Apply any exterior finish, from brick to acrylic finishes and more.

The quality of concrete costs little more.
The many benefits of a concrete building made with insulating concrete forms (ICFs) are available for only slightly more than the cost of ordinary wood frame. ICFs are simple to assemble and they consolidate several construction steps into one. The walls can be economical despite the use of high-quality materials.

How much does an ICF building cost?
Buildings by experienced contractors cost about .5-4% more than wood frame structures of the same design. Typical new U.S. buildings cost $60-100 per square foot. Building walls of ICFs adds $1.00-$4.00 to this figure. But since ICF buildings are more energy-efficient, the heating and cooling equipment can be smaller than in a frame structure. This can cut the cost of the final building by an estimated $.75 per square foot. So the net extra cost is about $.25-$3.25.

Commercial ICFs save energy and Money!

Estimated Annual Heating Savings

Estimated Annual Cooling Savings


Concrete buildings save energy.
Building a concrete structure with insulating concrete forms (ICFs) saves energy and money. The greater insulation, tighter construction, and temperature-smoothing mass of the walls conserve heating and cooling energy much better than conventional wood-frame walls. This reduces monthly fuel bills. It also allows the use of smaller heating and cooling equipment, saving money in construction.

How much will I save?
Buildings constructed with ICF exterior walls require an estimated 44% less energy to heat and 32% less energy to cool than comparable frame structures. A typical 2000 square foot building in the center of the U.S. will save approximately $200 in heating costs and $65 in air conditioning each year.

The bigger the building, the bigger the savings. In colder areas of the U.S. and Canada, heating savings will be more and cooling savings less. In hotter areas, heating savings will be less and cooling savings more.

How do we know all this?
The energy savings estimates come from a study of single-family houses spread across the U.S. and Canada. Researchers gathered data on 58 houses in all. Half had exterior walls constructed with concrete using ICFs made of expanded polystyrene (EPS) or extruded polystyrene (XPS) foam. The other half were neighboring houses with walls constructed of wood frame. All houses were relatively new (less than 6 years old) and built with modern methods.
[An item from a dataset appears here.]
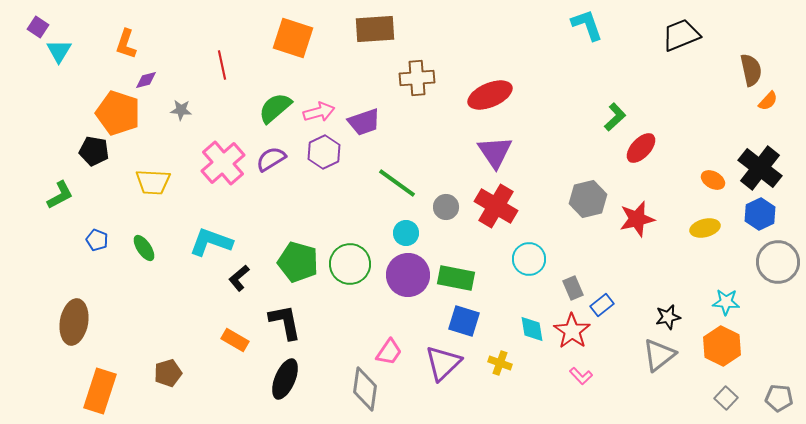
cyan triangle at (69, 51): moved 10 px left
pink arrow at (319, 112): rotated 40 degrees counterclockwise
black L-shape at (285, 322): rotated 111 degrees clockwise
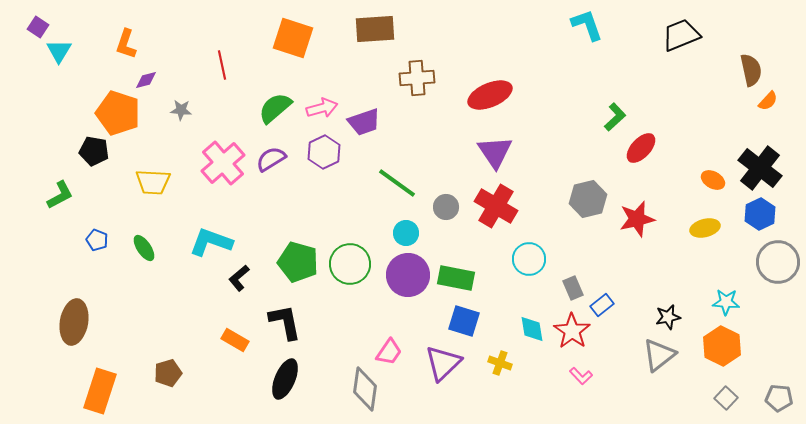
pink arrow at (319, 112): moved 3 px right, 4 px up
The researchers compared the energy bill of each concrete house to its frame counterpart, carefully correcting for important differences to get an "apples-to-apples" comparison. Estimates of equipment savings are actual numbers reported by contractors that build ICF houses.

Where do the savings come from?

Insulating values for ICF walls using polystyrene foam are R-17 to R-26, compared to wood frame's R-9 to R-15. So ICF walls are expected to cut the conduction losses through foundation and above-grade walls by about half. And ICF walls are tighter. In tests, ICF houses averaged about 1/2 as much infiltration (air leakage) as frame. ICF walls do more than cut down on the biggest types of energy loss. The concrete gives them the heat-absorbing property, "thermal mass". This is the ability to smooth out large swings in temperature. It keeps the walls of the building warmer when the outdoor temperature hits its coldest extreme, and keeps them cooler when the outdoor temperature is hottest. The walls themselves "add back" heat or cooling to the building when it needs them most. This contributes about 6% of the structure's required energy for free.

Reduced equipment costs result from the energy savings. Since the energy needed is less, the furnaces and compressors that heat and cool can be smaller. And the more the energy savings, the greater the possible reduction in equipment size-- and the equipment cost.

What's the bottom line?
In planning a building, you can estimate that choosing concrete walls made of ICFs will save you hundreds of dollars per year in energy costs. As shown in the graphs, the savings are greater the bigger the building is. Heating savings are highest in cold climates, and cooling savings highest in warm climates.